The problem: Print the entries exactly as they appear, and omit any images.

Record set START

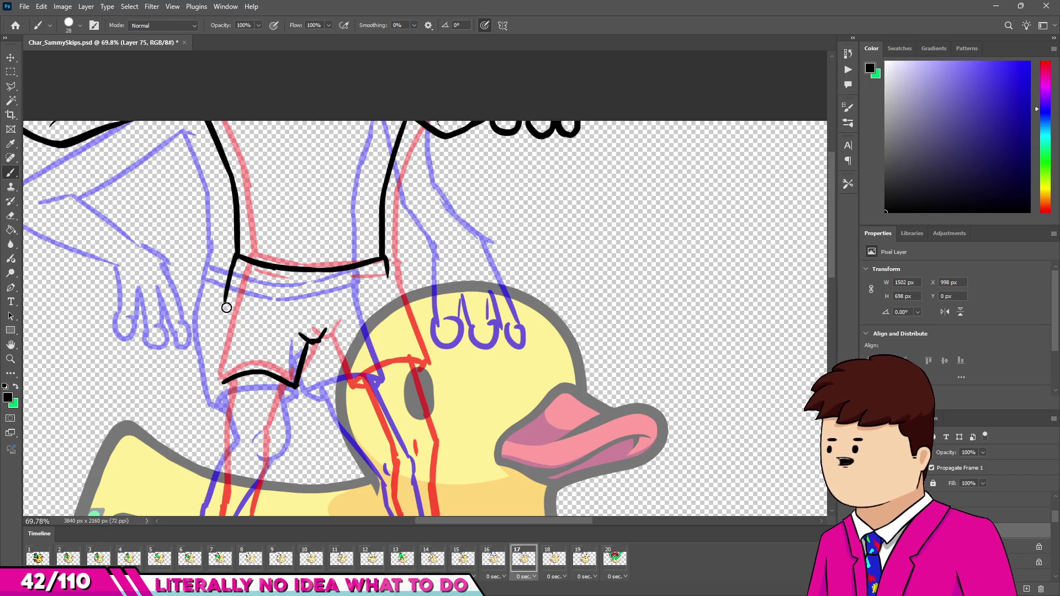
key("ctrl+z")
left_click_drag(237, 258, 218, 380)
key("ctrl+z")
key("ctrl+z")
left_click_drag(237, 255, 222, 335)
key("ctrl+z")
key("ctrl+z")
left_click_drag(236, 256, 219, 387)
key("ctrl+z")
key("ctrl+z")
left_click_drag(217, 340, 219, 385)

Record set END

Answer for the task:
key("ctrl+z")
left_click_drag(237, 258, 218, 380)
key("ctrl+z")
key("ctrl+z")
left_click_drag(237, 255, 222, 335)
key("ctrl+z")
key("ctrl+z")
left_click_drag(236, 256, 219, 387)
key("ctrl+z")
key("ctrl+z")
left_click_drag(217, 340, 219, 385)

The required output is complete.